Shrinking the justice gap: Rethinking access to justice for migrants in the Global South

This discussion paper was originally published via the United Nations University Centre for Policy Research (UNU-CPR). Learn more about their work here. The discussion paper is authored by Caroline Nalule, Heaven Crawley and Diana Zacca Thomaz.


Access to justice is essential for the realization and assertion of an individual’s human rights in both domestic and international law. Access to justice is also recognized by the United Nations as integral to delivery of the Sustainable Development Goals (SDGs), inclusive growth, and the commitment to leave no one behind. This is evidenced by the inclusion of SDG target 16.3, which commits all Member States to “promote the rule of law at the national and international levels, and ensure equal access to justice for all.” Likewise, the Organisation for Economic Co-operation and Development (OECD) notes that the “inability to resolve legal problems diminishes access to economic opportunity, reinforces the poverty trap, and undermines human potential and inclusive growth.”

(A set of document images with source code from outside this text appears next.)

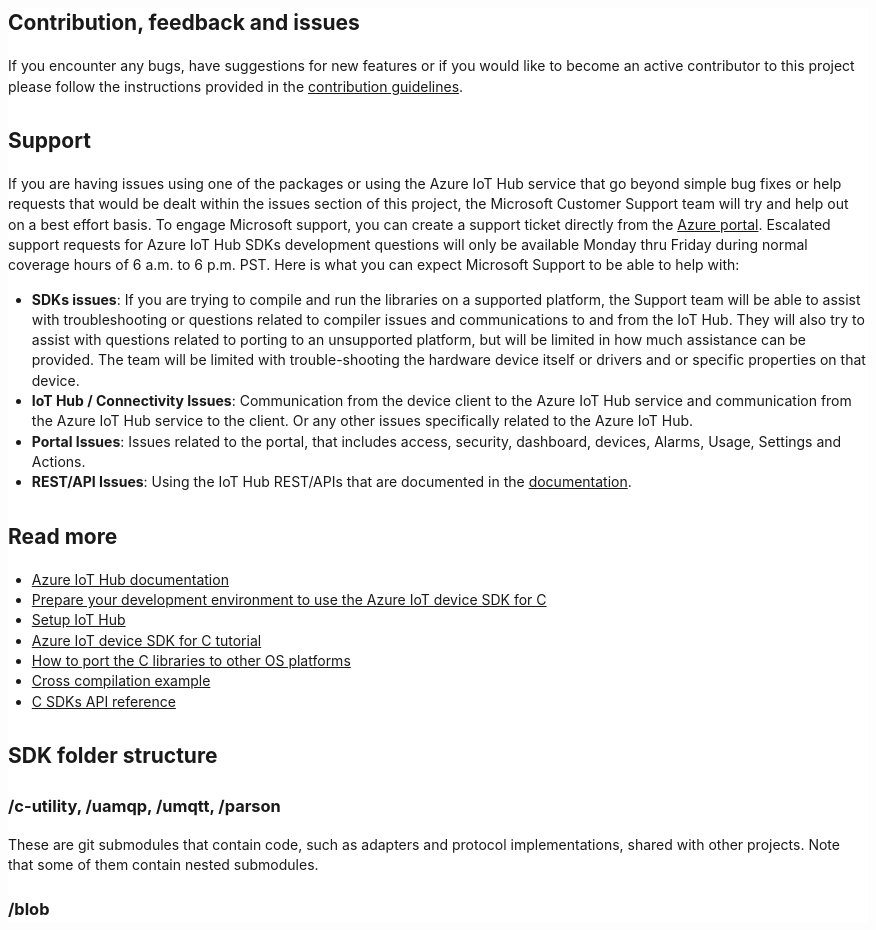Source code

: ## Contribution, feedback and issues

If you encounter any bugs, have suggestions for new features or if you would like to become an active contributor to this project please follow the instructions provided in the [contribution guidelines](.github/CONTRIBUTING.md).

## Support

If you are having issues using one of the packages or using the Azure IoT Hub service that go beyond simple bug fixes or help requests that would be dealt within the issues section of this project, the Microsoft Customer Support team will try and help out on a best effort basis.
To engage Microsoft support, you can create a support ticket directly from the [Azure portal](https://ms.portal.azure.com/#blade/Microsoft_Azure_Support/HelpAndSupportBlade).
Escalated support requests for Azure IoT Hub SDKs development questions will only be available Monday thru Friday during normal coverage hours of 6 a.m. to 6 p.m. PST.
Here is what you can expect Microsoft Support to be able to help with:
- **SDKs issues**: If you are trying to compile and run the libraries on a supported platform, the Support team will be able to assist with troubleshooting or questions related to compiler issues and communications to and from the IoT Hub.  They will also try to assist with questions related to porting to an unsupported platform, but will be limited in how much assistance can be provided.  The team will be limited with trouble-shooting the hardware device itself or drivers and or specific properties on that device. 
- **IoT Hub / Connectivity Issues**: Communication from the device client to the Azure IoT Hub service and communication from the Azure IoT Hub service to the client.  Or any other issues specifically related to the Azure IoT Hub.
- **Portal Issues**: Issues related to the portal, that includes access, security, dashboard, devices, Alarms, Usage, Settings and Actions.
- **REST/API Issues**: Using the IoT Hub REST/APIs that are documented in the [documentation](https://docs.microsoft.com/en-us/rest/api/iothub/).

## Read more

* [Azure IoT Hub documentation][iot-hub-documentation]
* [Prepare your development environment to use the Azure IoT device SDK for C][devbox-setup]
* [Setup IoT Hub][setup-iothub]
* [Azure IoT device SDK for C tutorial][c-sdk-intro]
* [How to port the C libraries to other OS platforms](https://github.com/Azure/azure-c-shared-utility/blob/master/devdoc/porting_guide.md)
* [Cross compilation example][c-cross-compile]
* [C SDKs API reference][c-api-reference]

## SDK folder structure

### /c-utility, /uamqp, /umqtt, /parson

These are git submodules that contain code, such as adapters and protocol implementations, shared with other projects. Note that some of them contain nested submodules.

### /blob


[iot-dev-center]: http://azure.com/iotdev
[iot-hub-documentation]: https://docs.microsoft.com/en-us/azure/iot-hub/
[devbox-setup]: doc/devbox_setup.md
[setup-iothub]: https://aka.ms/howtocreateazureiothub
[c-sdk-intro]: https://azure.microsoft.com/documentation/articles/iot-hub-device-sdk-c-intro/
[c-porting-guide]: https://github.com/Azure/azure-c-shared-utility/blob/master/devdoc/porting_guide.md
[c-cross-compile]: doc/SDK_cross_compile_example.md
[c-api-reference]: https://azure.github.io/azure-iot-sdk-c/index.html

Despite this, there remains a significant ‘global justice gap,’ which undermines access to justice for individuals and delivery of the human development agenda. Approximately two-thirds of the world’s population – roughly 5.1 billion people – lack meaningful access to justice. They either cannot obtain justice for civil, administrative or criminal problems, are excluded from the opportunities that the law provides, or live in conditions of extreme injustice. This problem is particularly acute for migrants, many of whom face economic, social, cultural, linguistic, structural, institutional and, at times, legal barriers to accessing justice. Regardless of their nationality or reasons for moving, migrants enjoy the same fundamental human rights as all human beings under international human rights law. For some of those who decide to cross an international border, migration is a positive and empowering experience. Yet for many others, the lack of rights-based systems of migration governance – or the inability to access such systems where they exist – is creating a human rights crisis at borders and in countries of origin and destination.